Assessing the family's understanding and acceptance of the prognosis is critical to providing culturally sensitive care as it respects their emotional and cognitive processing of the situation, and allows for care plans that align with their values and beliefs.

While documentation is important, it does not directly address cultural sensitivity. Documentation should support, not define, the approach to culturally aware care. Avoiding the word “death” can be seen as a form of denial and may not respect the family’s need for honesty and openness about the situation, which is essential in many cultures for closure and acceptance. Prioritizing comfort over life-prolonging measures is an important consideration but must be aligned with the cultural values and beliefs of the adolescent and their family, rather than being assumed as a universal preference.

60.

A 3-year-old with frequent nocturnal awakenings is under pediatric care. Which integrative health approach should the nurse suggest to help improve the child’s sleep quality?
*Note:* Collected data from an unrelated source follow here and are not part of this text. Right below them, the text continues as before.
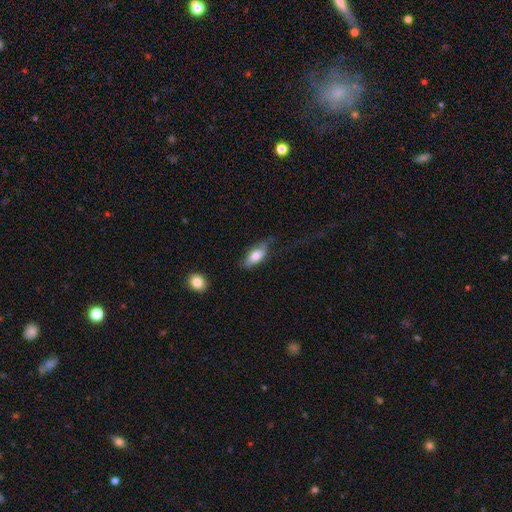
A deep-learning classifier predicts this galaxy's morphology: smooth_or_featured: smooth (p=0.74) [alt: featured or disk p=0.20]
how_rounded: in between (p=0.86) [alt: cigar-shaped p=0.11]
merging: none (p=0.57) [alt: minor disturbance p=0.29]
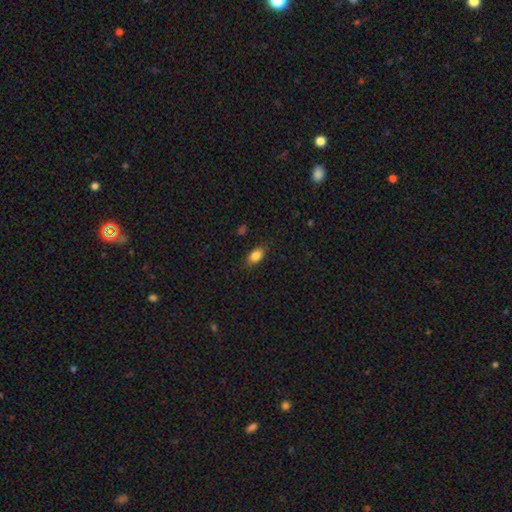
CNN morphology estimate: Smooth or featured? Predicted: smooth (p=0.85). How rounded? Predicted: in between (p=0.87). Merging? Predicted: none (p=0.83).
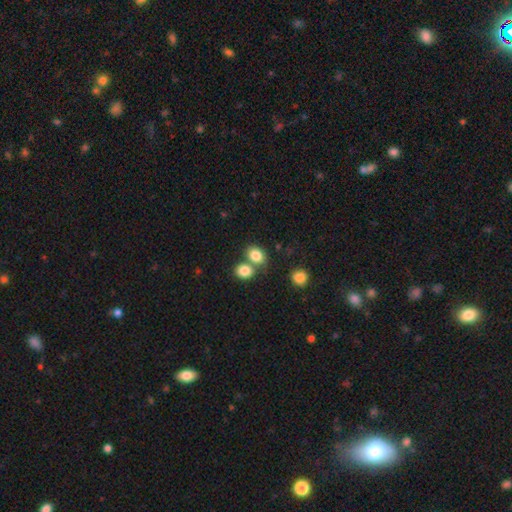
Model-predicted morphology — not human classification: A smooth galaxy with no disk features (83%) that is in between round and cigar-shaped (62%). Merging: none (47%).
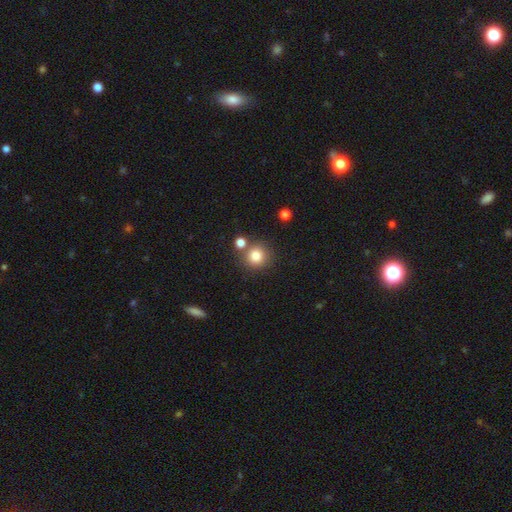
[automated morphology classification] Overall: smooth (82%). How rounded: round (92%). Merging: none (73%).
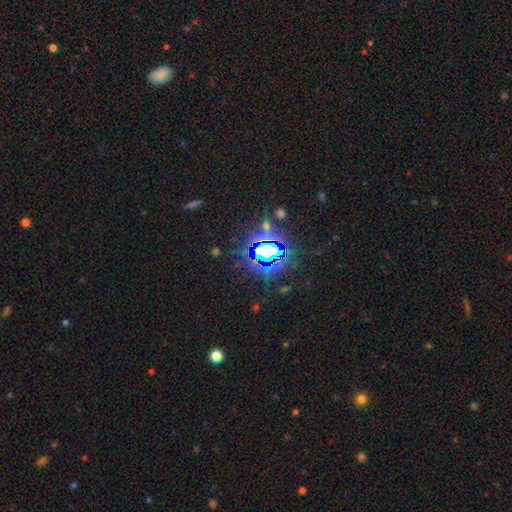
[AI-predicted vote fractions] This appears to be a star or artifact, not a galaxy (82%).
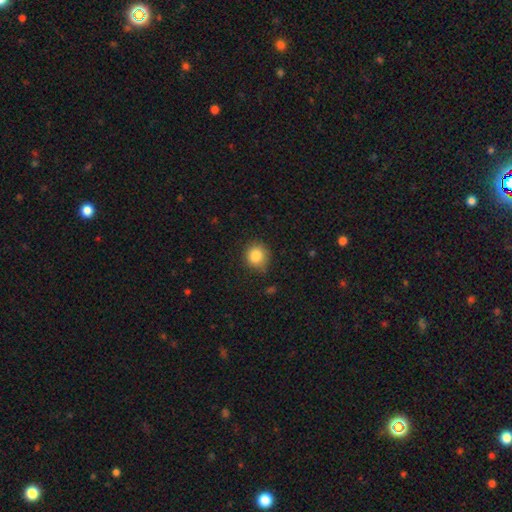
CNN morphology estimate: smooth-or-featured: smooth: 85% | star or artifact: 10% | featured or disk: 5%
  how-rounded: round: 84% | in between: 15% | cigar-shaped: 1%
  merging: none: 76% | minor disturbance: 18% | major disturbance: 4% | merger: 1%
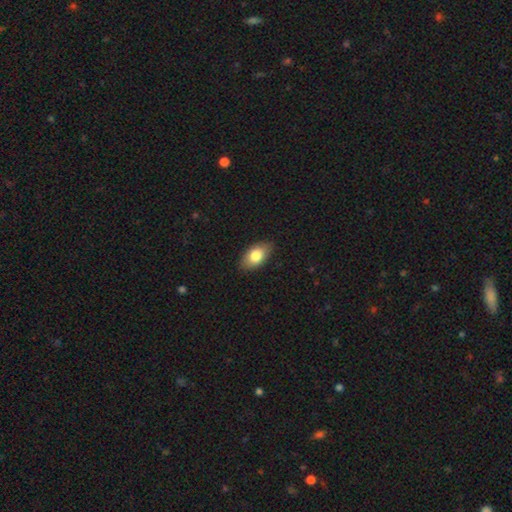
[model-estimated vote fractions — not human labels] Overall: smooth (80%). How rounded: in between (92%). Merging: none (85%).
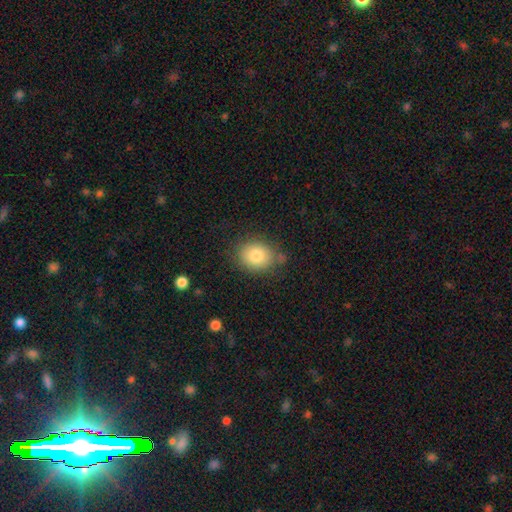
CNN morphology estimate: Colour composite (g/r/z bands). It shows a smooth galaxy with no disk features (81%) that is round (59%). Merging: none (74%).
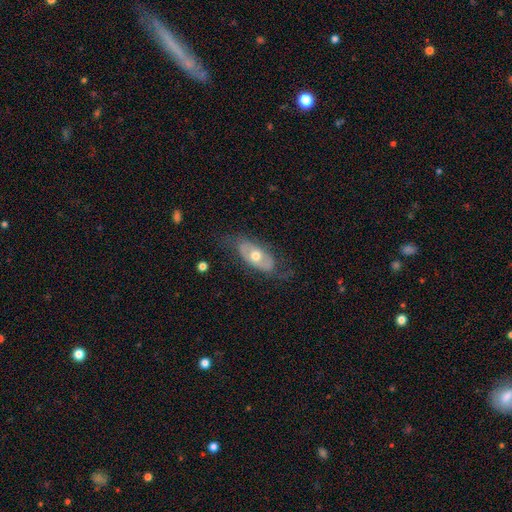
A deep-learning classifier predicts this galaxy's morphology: A featured or disk galaxy (56%).

Vote fractions:
- Smooth or featured? featured or disk: 56% / smooth: 37% / star or artifact: 6%
- Edge-on disk? no: 82% / yes: 18%
- Merging? none: 67% / minor disturbance: 21% / major disturbance: 11% / merger: 1%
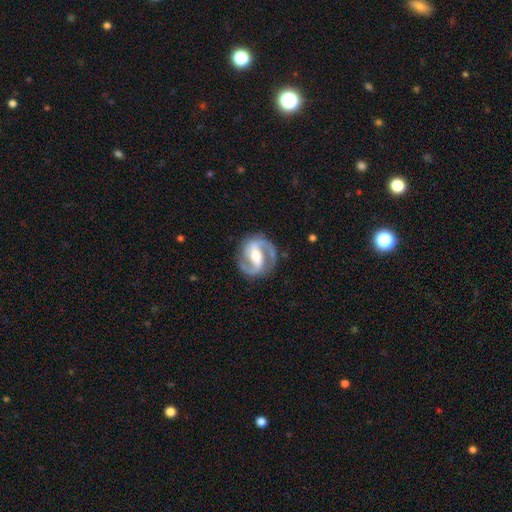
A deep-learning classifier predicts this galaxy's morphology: Q: Smooth or featured?
A: featured or disk (90%); runner-up: smooth (6%)
Q: Edge-on disk?
A: no (97%); runner-up: yes (3%)
Q: Bar?
A: strong (52%); runner-up: weak (33%)
Q: Spiral arms?
A: yes (96%); runner-up: no (4%)
Q: Spiral winding?
A: medium (58%); runner-up: tight (27%)
Q: Spiral arm count?
A: 2 (93%); runner-up: can't tell (2%)
Q: Bulge size?
A: moderate (64%); runner-up: small (25%)
Q: Merging?
A: none (84%); runner-up: minor disturbance (11%)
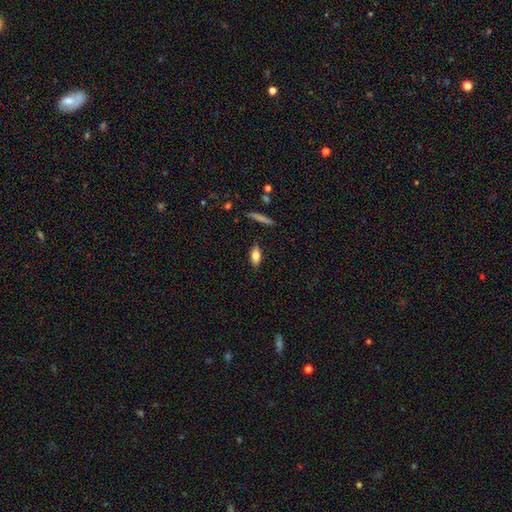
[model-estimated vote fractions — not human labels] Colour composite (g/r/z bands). It shows a smooth galaxy with no disk features (76%) that is in between round and cigar-shaped (82%). Merging: none (87%).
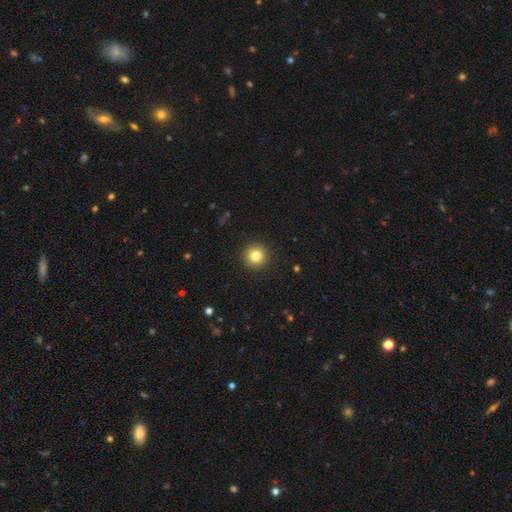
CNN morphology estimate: This appears to be a smooth galaxy with no disk features (82%) that is round (96%). Merging: none (93%).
  • Using a white noise machine

  • Avoiding screens at least 10 minutes prior to bed

  • Implementing night-time caffeine restriction

  • Increasing daytime naps

Correct answer: Using a white noise machine

Using a white noise machine can help drown out environmental noises that might disrupt sleep, providing a consistent auditory backdrop that can improve sleep quality in children with frequent awakenings.

Avoiding screens at least 10 minutes prior to bed is not sufficient; generally, longer periods free from screens before bedtime are recommended to improve sleep quality. Night-time caffeine restriction is a standard recommendation but irrelevant for a 3-year-old, as they should not be consuming caffeine at all. Increasing daytime naps might actually be counterproductive by reducing the child's sleep drive at night.